System Resource Rules
High CPU Usage
This rule alerts when CPU usage exceeds the threshold.
| Property | Value |
|---|---|
| Metric | pg_sys_cpu_usage_info.processor_time_percent |
| Operator | > |
| Default Threshold | 80 |
| Default Severity | warning |
High CPU usage may indicate inefficient queries, missing indexes, or insufficient hardware capacity.
High Memory Usage
This rule alerts when memory usage exceeds the threshold.
| Property | Value |
|---|---|
| Metric | pg_sys_memory_info.used_percent |
| Operator | > |
| Default Threshold | 85 |
| Default Severity | warning |
High memory usage can lead to swap usage and performance degradation. Review memory allocation settings.
High System Load
This rule alerts when the 15-minute load average exceeds the threshold.
| Property | Value |
|---|---|
| Metric | pg_sys_load_avg_info.load_avg_fifteen_minutes |
| Operator | > |
| Default Threshold | 4 |
| Default Severity | warning |
High system load indicates the server is overloaded. Investigate the source of the load and consider scaling resources.
Archive Rules
Archive Failures
This rule alerts when WAL archiving fails.
| Property | Value |
|---|---|
| Metric | pg_stat_wal.failed_count_delta |
| Operator | > |
| Default Threshold | 0 |
| Default Severity | critical |
Archive failures can prevent point-in-time recovery.

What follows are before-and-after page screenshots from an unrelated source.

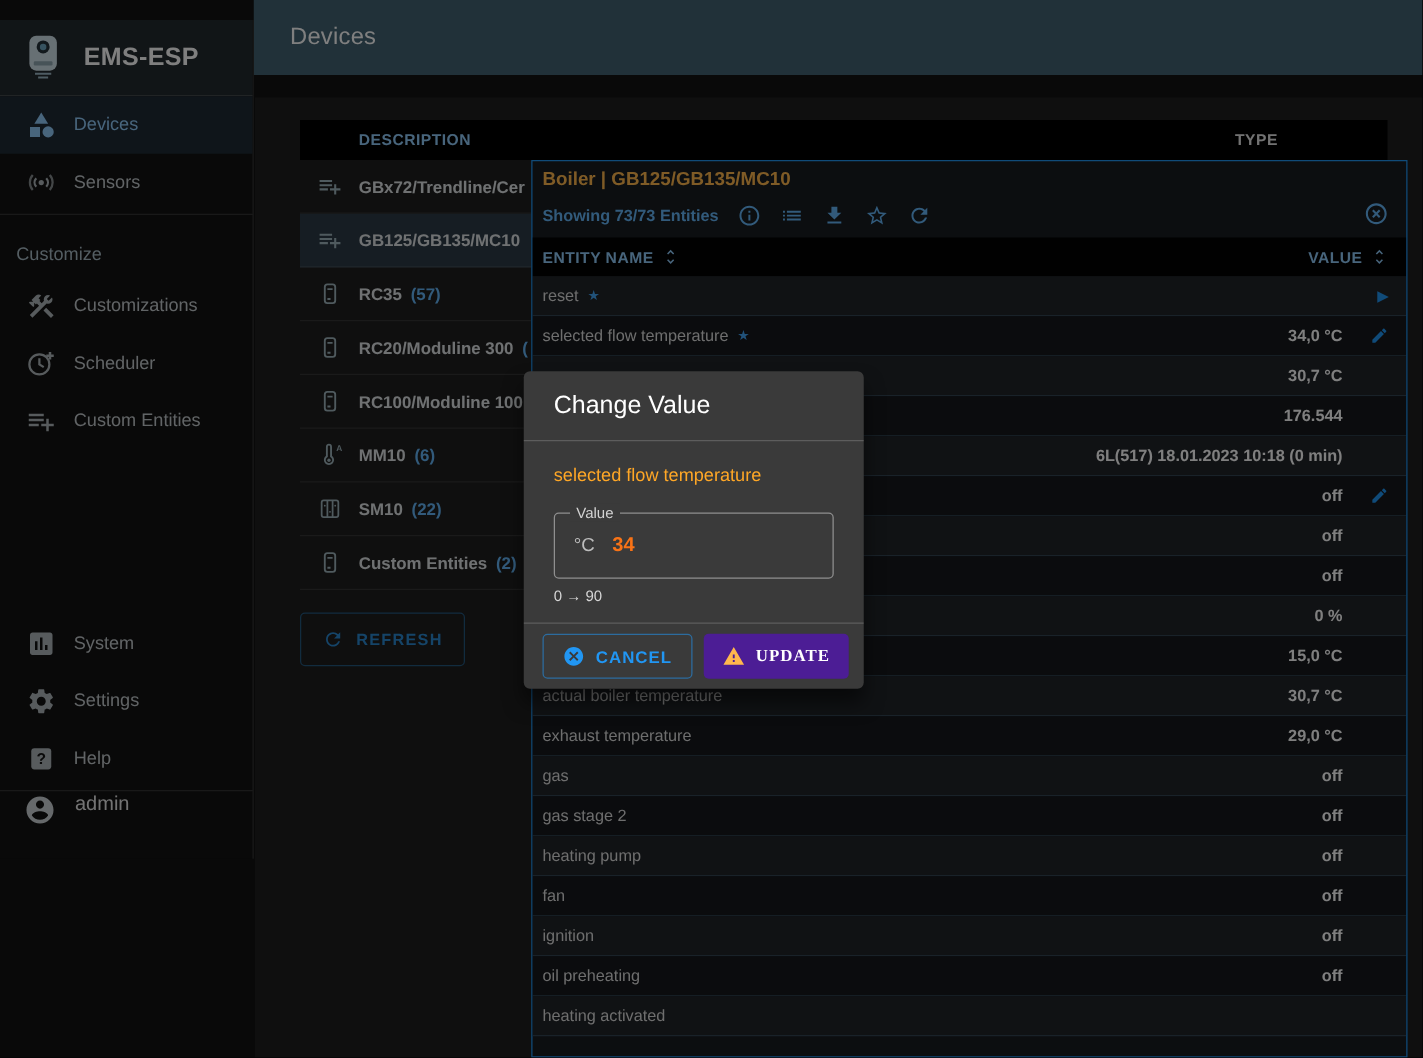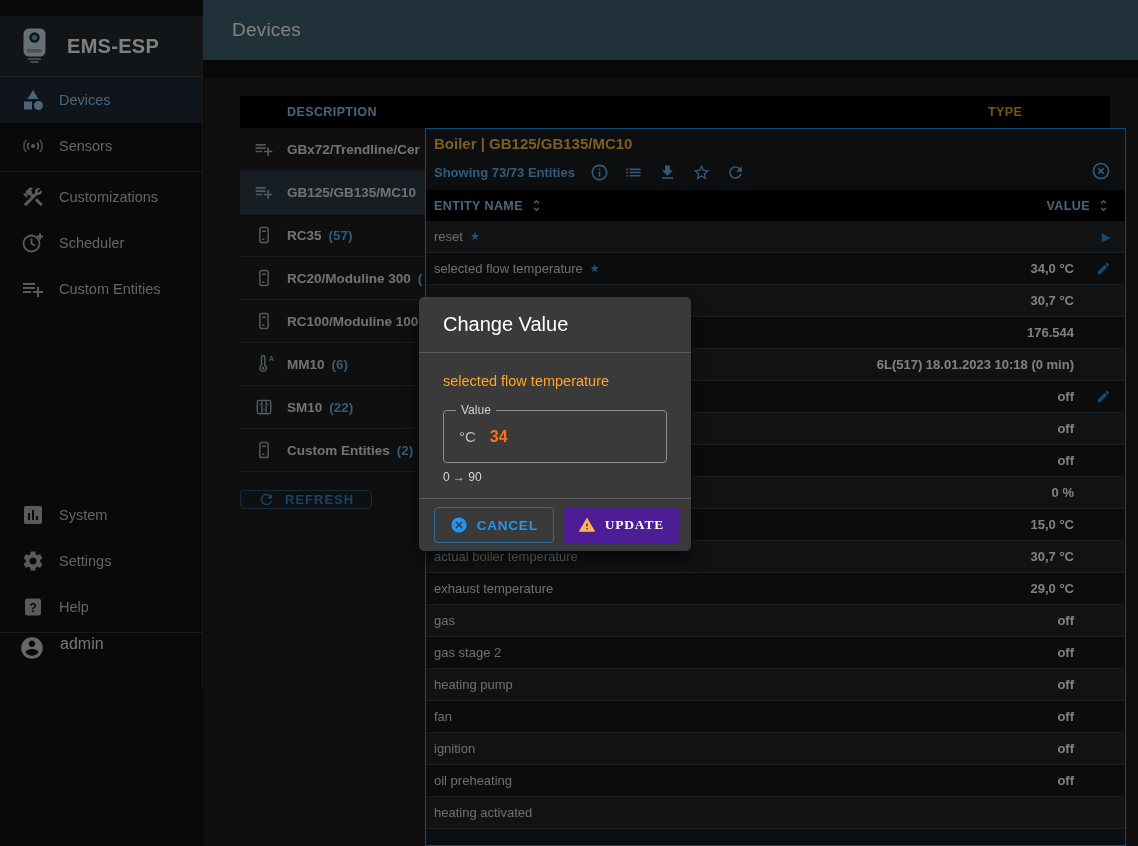--- a/index.html
+++ b/index.html
@@ -36,7 +36,7 @@
   .dev-table{position:absolute;left:240px;top:96px;width:870px;z-index:1;}
   .dev-head{height:32px;background:#000;display:flex;align-items:center;position:relative;}
   .dev-head .col1{padding-left:47px;font-size:12.5px;font-weight:bold;color:#90caf9;letter-spacing:.4px;}
-  .dev-head .col2{position:absolute;left:748px;font-size:12.5px;font-weight:bold;color:#eab308;letter-spacing:.4px;}
+  .dev-head .col2{position:absolute;left:748px;font-size:12.5px;font-weight:bold;color:#e5e5e5;letter-spacing:.4px;}
   .drow{height:42px;display:flex;align-items:center;border-bottom:1px solid rgba(255,255,255,0.10);cursor:pointer;}
   .drow.sel{background:#2c3a46;}
   .dicon{width:20px;height:20px;margin-left:14px;color:#9fb4bc;flex:0 0 20px;}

Check the archive command and destination storage.
Checkpoint Rules
Frequent Requested Checkpoints
This rule alerts when checkpoints are requested too frequently.
| Property | Value |
|---|---|
| Metric | pg_stat_checkpointer.checkpoints_req_delta |
| Operator | > |
| Default Threshold | 5 |
| Default Severity | warning |
Frequent requested checkpoints indicate
checkpoint_segments or max_wal_size may be too low
for the workload.
Customizing Rules
All built-in rules can be customized through per-connection overrides. Administrators configure overrides through the admin panel. See the Alerts documentation for details on the alert lifecycle and management.